The Radio City name was first given to the NBC radio facilities located the in RCA Building at 30 Rockefeller Plaza in Rockefeller Center. NBC's studios have occupied most of the lower floors of the building (now called the GE Building) since 1933. The Radio City name also inspired the name for Radio City Music Hall, the movie and concert venue located in another building just northwest of the GE Building in Rockefeller Center. The original radio studio suites were eventually converted to TV use.
The largest and most prominent NBC studio at Radio City is Studio 8-H. 8-H was designed for the live radio concerts of the NBC Symphony Orchestra under Arturo Toscanini and opened in 1937. In 1950 it was converted into a television studio and since 1975 it has been the home of NBC's live comedy program Saturday Night Live (SNL).

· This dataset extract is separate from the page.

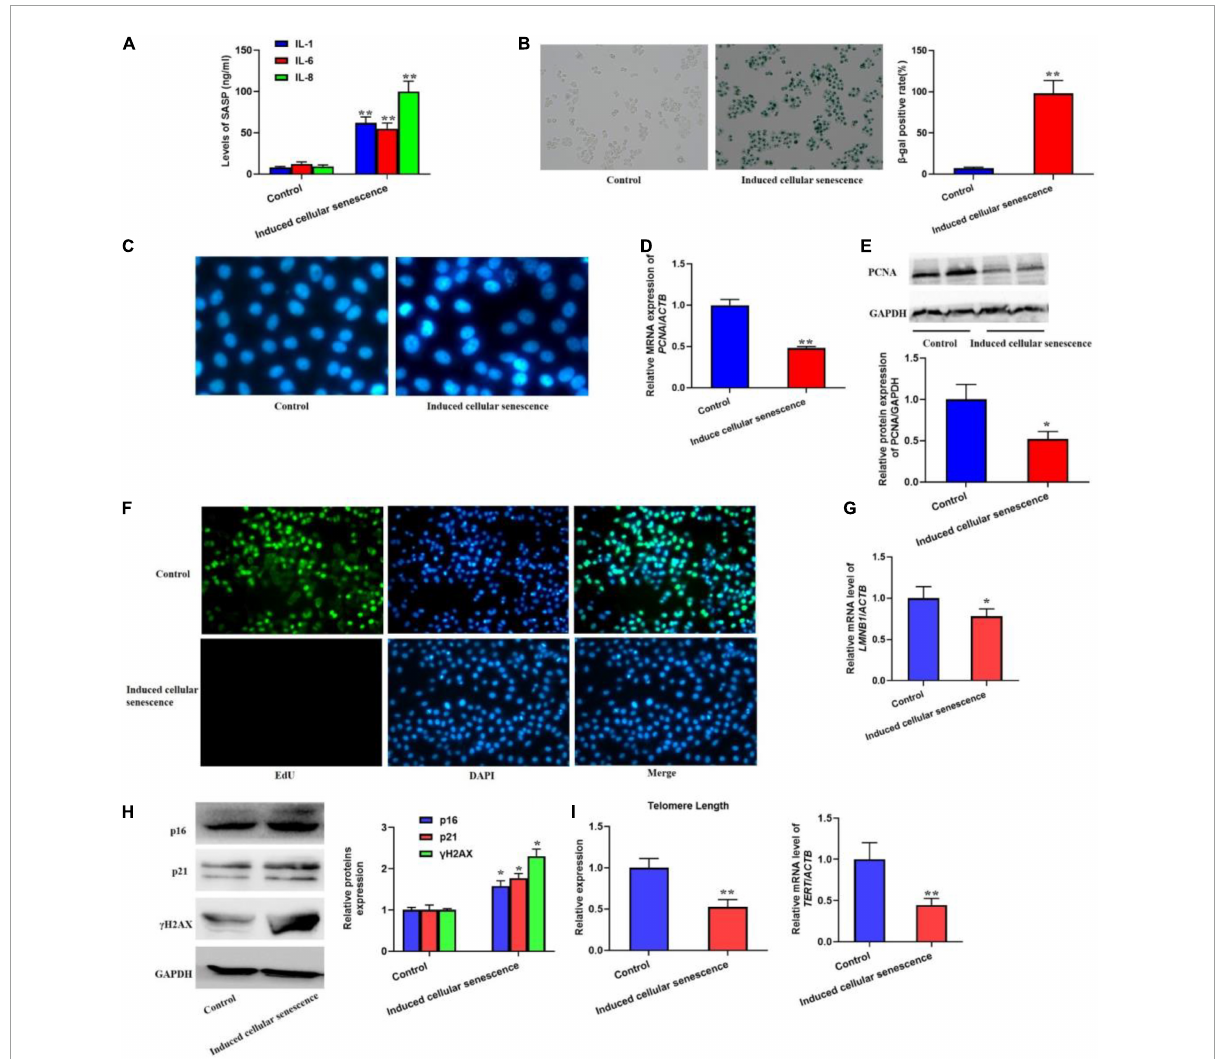
FIGURE2 The supernatant from replicative senescent cells induced cellular senescence. The cells were cultured by the supernatant from senescent cells for 6 weeks. (A) The secretion of IL-1, 6, and 8 were significantly increased in the supernatant. (B) The SA- β -gal activity was elevated. (C) The SAHF formation was increased. The decreased cell proliferation with downregulated expression of PCNA and EdU staining. (D) The relative mRNA expression of PCNA. (E) The protein levels of PCNA. (F) EdU staining. (G) The mRNA level of LMNB1 . (H) The protein expression of p16, p21, and γ H2AX. (I) The change of telomere length. All the data in this article were from three independent experiments ( N = 3). *Compared with control, p < 0.05; **compared with control, p < 0.01. The control of induced senescent cells is the L02 hepatocytes cultured by RMPI 1640 medium with 10% FBS and 1% penicillin-streptomycin for 7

While NBC has divested itself of its company-owned radio holdings, television shows like SNL and Late Night with Jimmy Fallon (taped in Studio 6-B) continue to bear the Radio City label. Among other production suites in the New York Radio City Studios are Studio 3-C, housing NBC Nightly News, Studio 3-B, housing Dateline NBC; and Studio 3-K (NBC Sports).
The Radio City studio from which The Tonight Show was broadcast during the Jack Paar and early Johnny Carson years (it first originated at the Hudson Theatre, on 44th Street) — Studio 6-B — later served as WNBC's main news studio until November 2008, when it was converted into the home for Late Night with Jimmy Fallon. News 4 New York then moved to Studio 7-E.
NBC has conducted tours of its Radio City studios in Rockefeller Center since 1933. Among the young pages who've helped the NBC-tour customers and studio-audience members at the Radio City Studios before going on to media success have been original Today Show host Dave Garroway and longtime Today personality Willard Scott; original Tonight Show creator/host Steve Allen and his announcer/sidekick Gene Rayburn; broadcast journalist Ted Koppel; TV host Regis Philbin; TV producer Marcy Carsey; actress Kate Jackson; and movie/broadcasting mogul Michael Eisner.